Chiller API - preparing data for large processing jobs

Why do I need Chiller?

EODC stores data, that is not recently used, on tape infrastructure (cold storage) which has several advantages for long term storage. This data is visible on the file system, however for large processing jobs a recall to disk storage (hot storage) can be very helpful to avoid long loading times. In order to process the desired data, a file list must be created, which is then given as input to the EODC’s own program Chiller, which moves the data from the tape storage to the disk storage, this process is also called “data staging”.

Filelist preparation

1. Requirements

EODC customers who have access to the EODC network may stage data before processing. For this you need the following:

  • A VM on EODC infrastructure to access the “/eodc/products/” folder to curate a file list that can be uploaded to chiller

  • A script that creates the file list (example python script for Sentinel 2 data provided below)

2. Use case

In this example use case we will stage a time series of Sentinel 2 L1C data from the Sentinel 2-A Satellite. We pick a specific UTM tile which shall be staged to disk. To create the file list, we execute the python script below through a ssh terminal connected to a VM within the EODC network.

3. Python example

The following Python script searches for all files with the given UTM tile of the Sentinel 2-A satellite and saves the found file names in a list. Afterwards the file list is saved in the home folder of the VM.

import os
import fnmatch

import numpy as np
import sys
import datetime
import shutil
print(sys.argv)


# Define the root directory to start the search
root_directory = "/eodc/products/copernicus.eu/s2a_prd_msil1c/"

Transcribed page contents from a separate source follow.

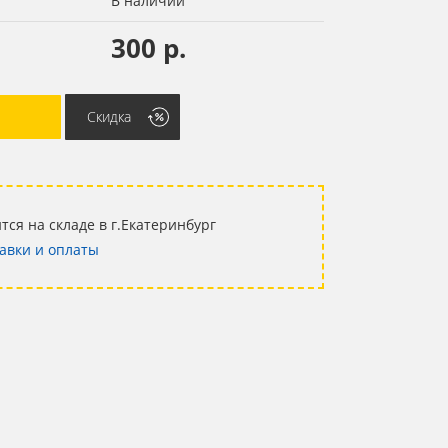
В наличии
300 р.
Скидка
тся на складе в г.Екатеринбург
авки и оплаты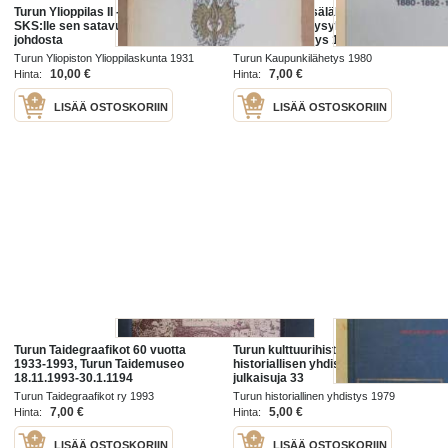
Turun Ylioppilas II - Omistettu
Sata vuotta sisälähetystä. Turun
SKS:lle sen satavuotisjuhlan
Merimieslähetysyhdistys - Turun
johdosta
Kaupunkilähetys 1880-1892-1980
Turun Yliopiston Ylioppilaskunta 1931
Turun Kaupunkilähetys 1980
10,00 €
7,00 €
Hinta:
Hinta:
LISÄÄ OSTOSKORIIN
LISÄÄ OSTOSKORIIN
Turun Taidegraafikot 60 vuotta
Turun kulttuurihistoriaa. Turun
1933-1993, Turun Taidemuseo
historiallisen yhdistyksen
18.11.1993-30.1.1194
julkaisuja 33
Turun Taidegraafikot ry 1993
Turun historiallinen yhdistys 1979
7,00 €
5,00 €
Hinta:
Hinta:
LISÄÄ OSTOSKORIIN
LISÄÄ OSTOSKORIIN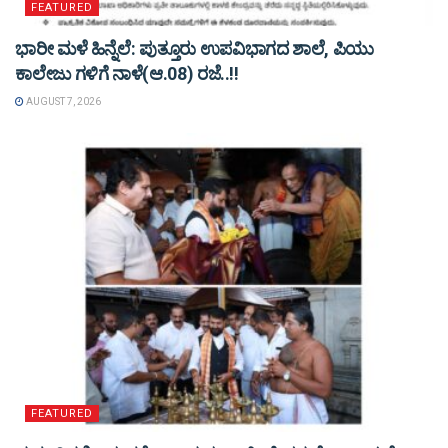
FEATURED
ಭಾರೀ ಮಳೆ ಹಿನ್ನೆಲೆ: ಪುತ್ತೂರು ಉಪವಿಭಾಗದ ಶಾಲೆ, ಪಿಯು
ಕಾಲೇಜು ಗಳಿಗೆ ನಾಳೆ(ಆ.08) ರಜೆ..!!
AUGUST 7, 2026
FEATURED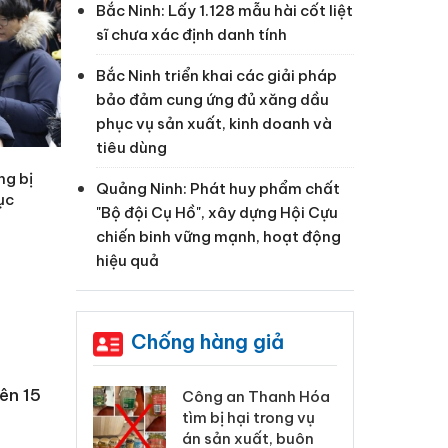
Bắc Ninh: Lấy 1.128 mẫu hài cốt liệt
sĩ chưa xác định danh tính
Bắc Ninh triển khai các giải pháp
bảo đảm cung ứng đủ xăng dầu
phục vụ sản xuất, kinh doanh và
tiêu dùng
ng bị
Quảng Ninh: Phát huy phẩm chất
dục
"Bộ đội Cụ Hồ", xây dựng Hội Cựu
chiến binh vững mạnh, hoạt động
hiệu quả
Chống hàng giả
rên 15
xử lý 83 vụ vi
Công an Thanh Hóa
Lào
ương mại
tìm bị hại trong vụ
ph
háng 7
án sản xuất, buôn
tr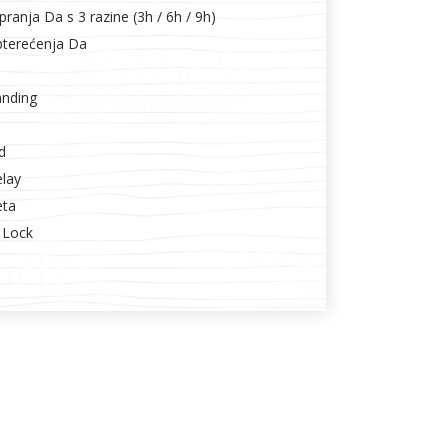
anja Da s 3 razine (3h / 6h / 9h)
opterećenja Da
anding
d
elay
eta
d Lock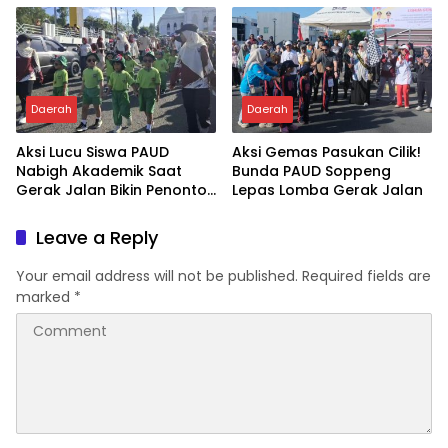
Daerah
Daerah
Aksi Lucu Siswa PAUD
Aksi Gemas Pasukan Cilik!
Nabigh Akademik Saat
Bunda PAUD Soppeng
Gerak Jalan Bikin Penonton
Lepas Lomba Gerak Jalan
Tertawa
Leave a Reply
Your email address will not be published.
Required fields are
marked
*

# Define the search pattern (string to search for)
search_pattern = "*"+sys.argv[1]+"*"

# Create an empty list to store matching file paths
matching_files = []
file_names = []

# Walk through the directory tree and find matching files
counter = 0
for dirpath, dirnames, filenames in os.walk(root_directory):
    if counter % 100 == 0:
        print("Searching.." + dirpath)
    counter += 1
    for filename in fnmatch.filter(filenames, search_pattern):
        matching_files.append(os.path.join(dirpath, filename))
        file_names.append(filename)

#print (file_names)
with open(r'~'+sys.argv[1]+'.txt', 'w') as fp:
    for item in matching_files:
        fp.write("%s\n" % item)
    print("Done")

4. Running the code and writing the filelist

We have selected the UTM tile T60WWV for our use case. To start the script, the following expression must be called. First ‘python’, then the name of the script and then the selected tile.

python create_filelist_s2a_prd_msil1c.py T60WWV

Now the algorithm searches for every file with the selected UTM tile. When the search is finished, Done appears (see image below). Then the target folder specified in the script can be refreshed and a .txt file with the file list should have been created. The file list is now prepared for posting it with curl to the chiller api.

image

Staging the data with Chiller

To move the data from the tape storage to the disk storage, a job containing the generated file list is started.

curl https://chiller.eodc.eu/upload --data-binary  "@~T60WWV.txt"

After the command has been executed, the ID of the job is the output. The ID can be used to call up the status of the job.

image

The status of the job can be shown with another curl command.

curl https://chiller.eodc.eu/jobs/1718707176972687523

When "Finished":"true", then the job is done and the staging is completed. Now, for example, the NDVI can be calculated faster with all files of the time series, as all data is available on disk. To do this, a Python script must be loaded again which contains the file list.